Agosta, the Pigeon-Chested Man, and Rasha, the Black Dove can be closely related to the development of Neue Sachlichkeit (New Objectivity), a style of precise realist painting that first emerged in Germany in the early 1920s in response to more abstract forms such as cubism. As the art historian Wieland Schmied noted in 1985, Schad painted the subjects in this work ‘in a sober manner as objects devoid of any romanticism, objects of our curiosity, our desire or our repulsion’ (Joachimides, Rosenthal and Schmied 1985, p.39). Discussing Schad’s tendency to portray unconventional subjects in an objective and uncompromising fashion, the art historian Matthias Eberle has suggested that the artist was ‘ennobling them with his style’ (Matthias Eberle, ‘Neue Sachlichkeit in Germany: A Brief History’, in Rewald 2006, p.28).

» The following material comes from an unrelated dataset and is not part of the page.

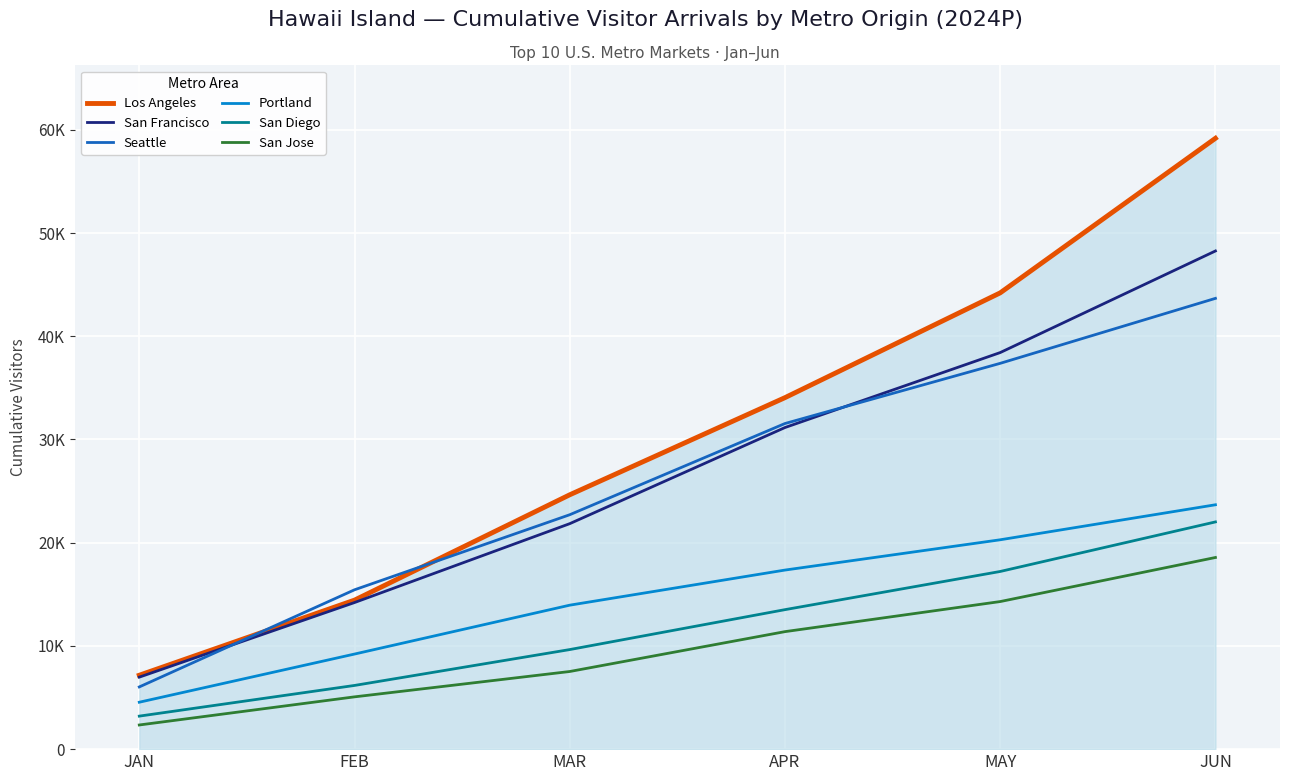

What are all the series names shown in the legend?

Los Angeles, San Francisco, Seattle, Portland, San Diego, San Jose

Born in Bavaria in 1894, Schad trained briefly at the Art Academy in Munich in 1913, where he made expressionist woodcuts. He moved to Switzerland in 1915, living first in Zurich and then from 1916 to 1920 in Geneva, where he became part of the emerging Dada movement. In 1918 he began a series of ‘Schadographs’, which consist of photographic images produced not with a camera but by placing objects on photosensitive paper that is exposed to sunlight (see, for example, Schadograph 1918, Museum of Modern Art, New York). Between 1920 and 1925 Schad lived in Italy, where his practice was especially influenced by Renaissance artists such as Raphael (1483–1520), before moving to Vienna in 1925, where his work included Self-Portrait 1927 (Tate L01710). Between 1942 and 1947 Schad was commissioned by authorities in the Bavarian town of Aschaffenburg, where he moved in 1943, to complete a full-scale replica of Matthias Grünewald’s Stuppach Madonna 1514–19. His paintings of the 1950s engaged with forms of magical realism, while in the 1960s he returned to making ‘Schadographs’.
Further reading
Christos M. Joachimides, Norman Rosenthal and Wieland Schmied, German Art in the 20th Century: Painting and Sculpture 1905–1985, exhibition catalogue, Royal Academy of Arts, London 1985, pp.39, 498, reproduced no.173.
Sabine Rewald, Glitter and Doom: German Portraits from the 1920s, exhibition catalogue, Metropolitan Museum of Art, New York 2006, pp.28, 154–6, reproduced p.155.
Christian Schad: Retrospectief, exhibition catalogue, Gemeentemuseum Den Haag, The Hague 2009, p.132, reproduced p.133.